Une des silhouettes s'avança et ôta son capuchon.
- Je suis Pino, des Ice Men, déclara-t-il d'une voix forte qui parvint jusqu'au The Ren malgré les intempéries. Et je vous retourne la question. Que venez-vous faire ici ?
- Nous voulons juste traverser pour se rendre aux rivages Paches, répondit Yoh.
- Dans ce cas pourquoi nous avoir attaqués ?
- Mais on ne vous a pas attaqué ! s'insurgea Horohoro depuis la vigie. C'est vous qui nous avez tendu une embuscade !
- Vous osez prétendre venir en paix ! s'écria Pino. Vous, des pirates ! Cessez de mentir, que venez-vous faire ici ? Pourquoi cette attaque ? Vous n'auriez pas hissé votre pavillon noir si vous vous contentiez comme vous le dites de rejoindre les rives Paches.
Yoh leva la tête vers la voile noire avec la tête de mort des pirates inscrite dessus.
- Ah zut, on a oublié de l'enlever après l'abordage du X-law, fit-il dans son haut-parleur par inadvertance.
- Comment ça vous avez oublié de l'enlever ? s'énerva Pino.
- Ben on a abordé un bateau il n'y a pas longtemps, donc on a hissé nos couleurs, et après on a oublié de redescendre le pavillon, expliqua Yoh.

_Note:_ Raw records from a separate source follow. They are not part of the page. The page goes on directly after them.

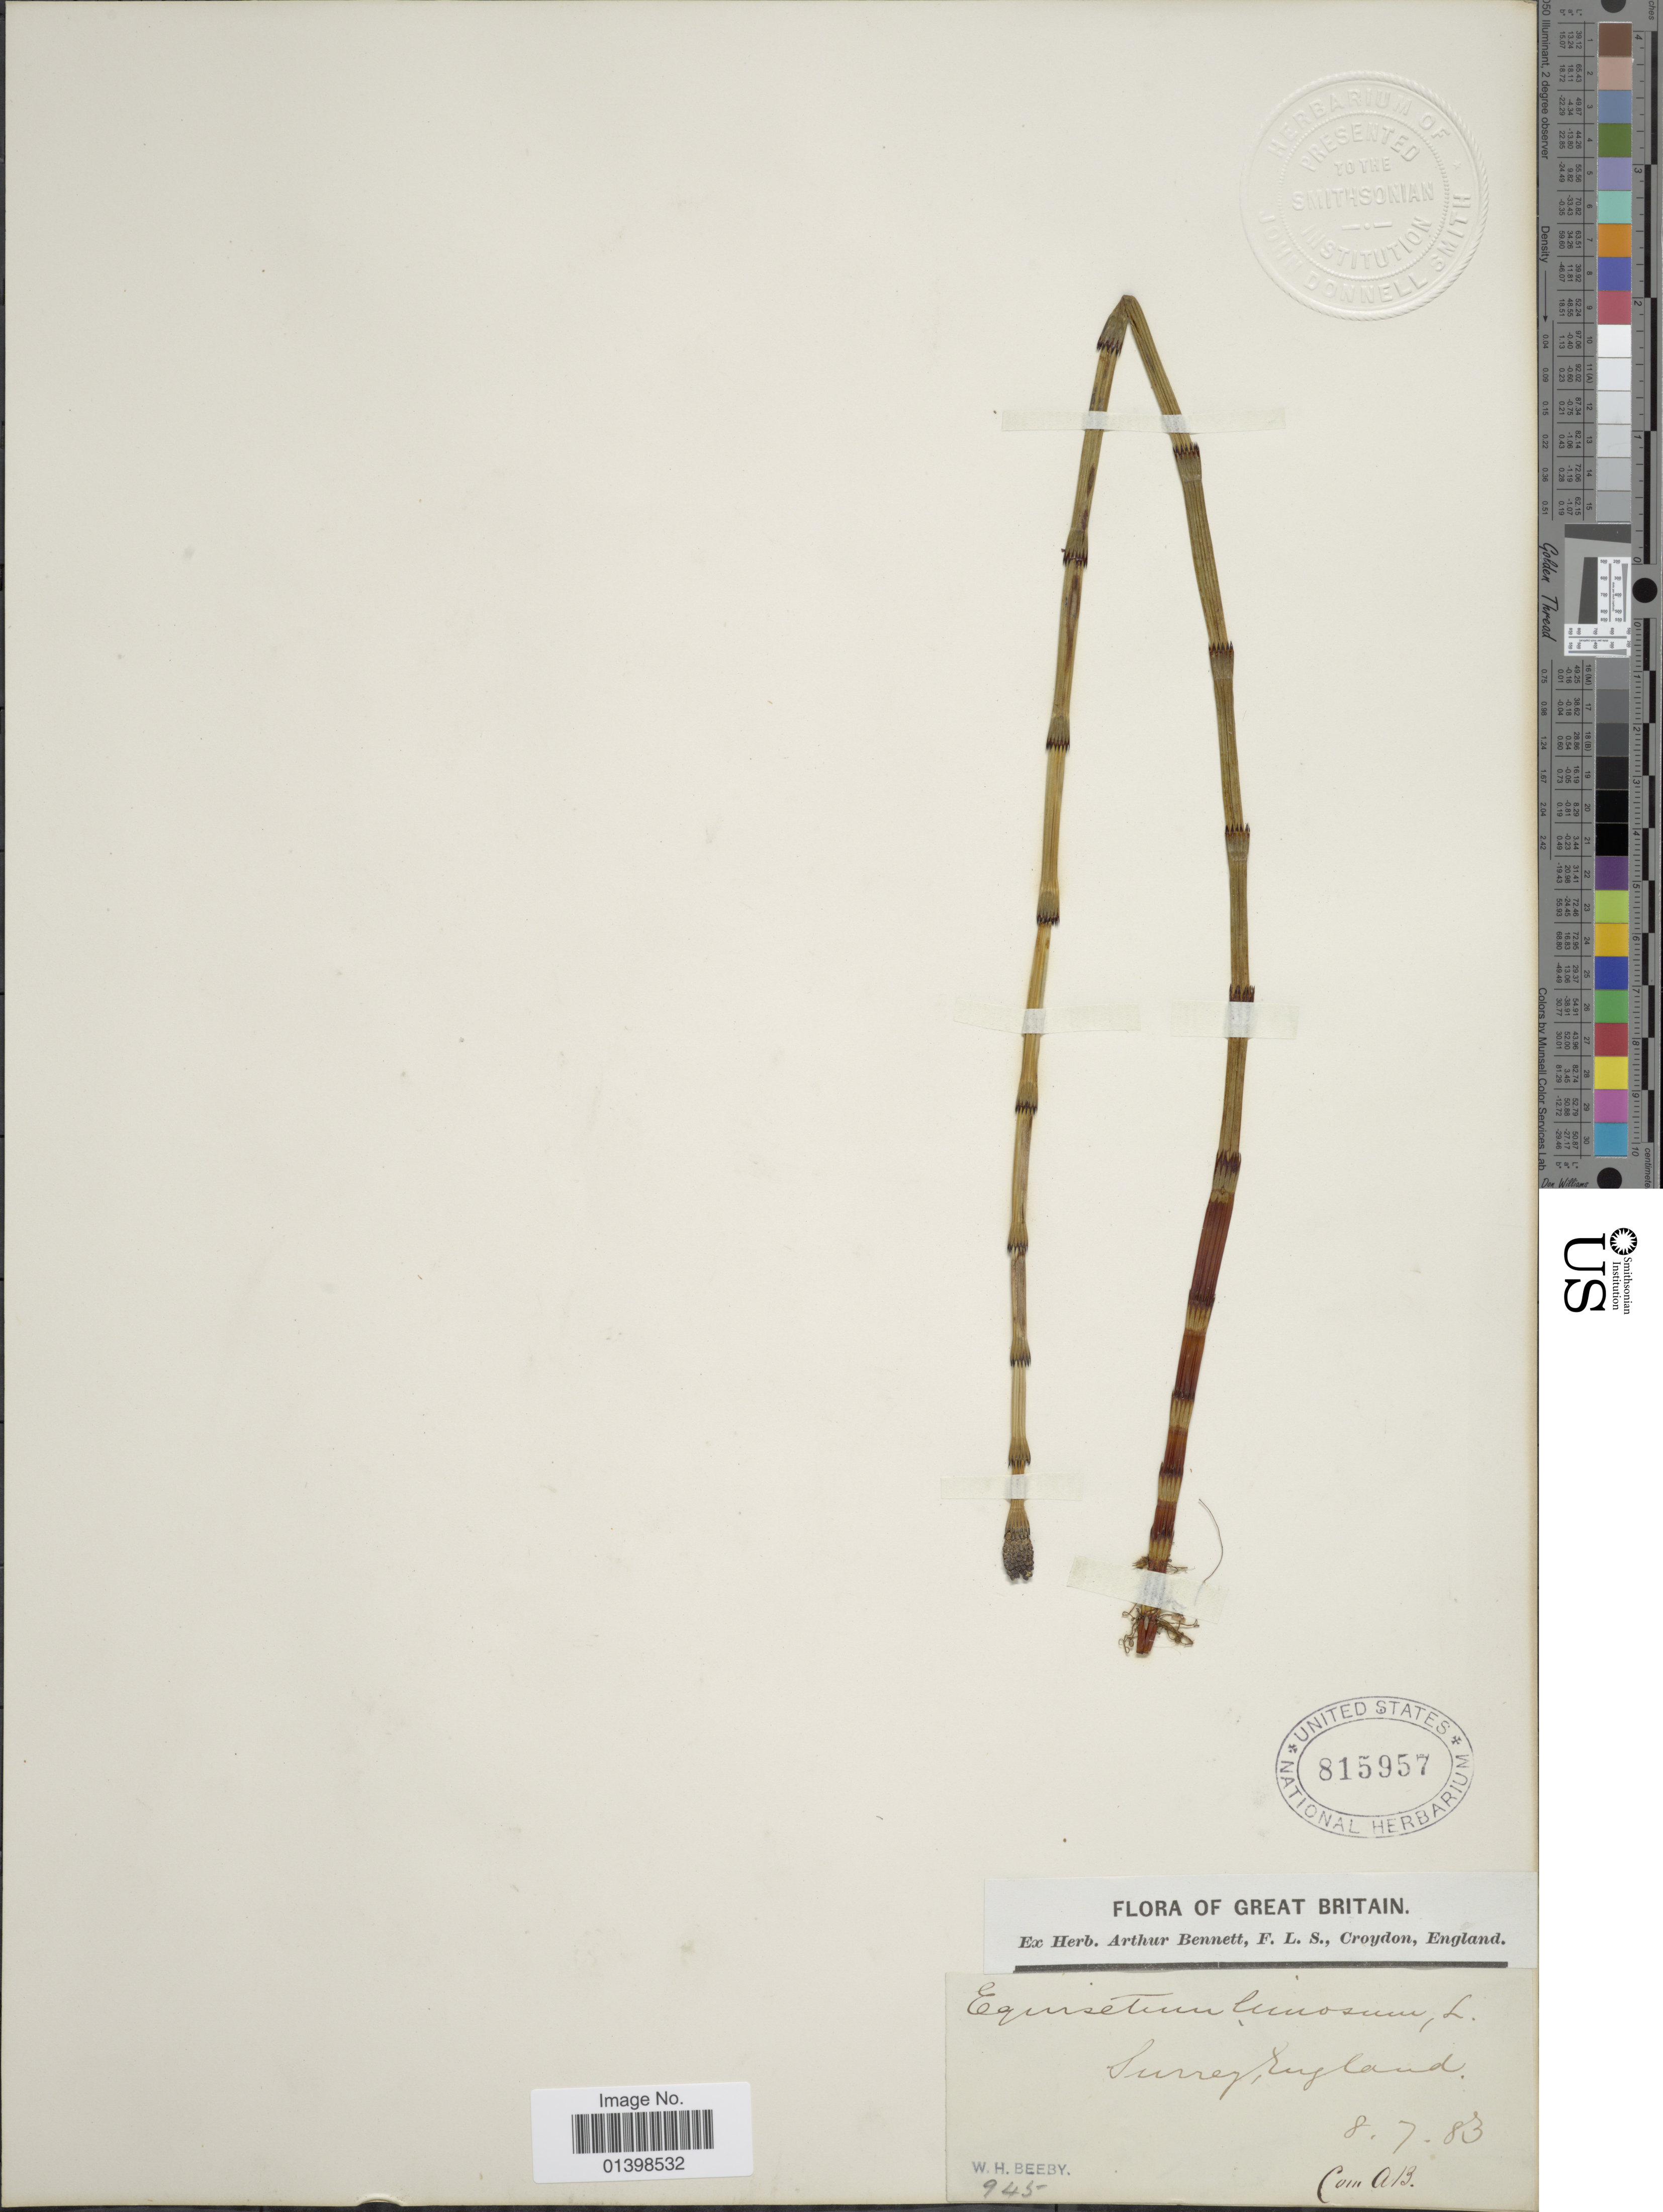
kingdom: Plantae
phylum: Tracheophyta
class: Polypodiopsida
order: Equisetales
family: Equisetaceae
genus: Equisetum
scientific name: Equisetum fluviatile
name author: L.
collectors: W. Beeby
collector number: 945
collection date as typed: Transcribed d/m/y: 8/7/83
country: United Kingdom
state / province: England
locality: Surrey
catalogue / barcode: US 815957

En fait tout ça n'est qu'un grand malentendu. Si vous voulez on vous invite à déjeuner pour se faire pardonner, il nous reste de la viande piquée dans les cales du X-law. Et nos médecins pourront examiner votre compagnon.
- Il est vraiment irrécupérable, grommela Ren.
- Moi je dirai plutôt vive la diplomatie, rit Chocolove.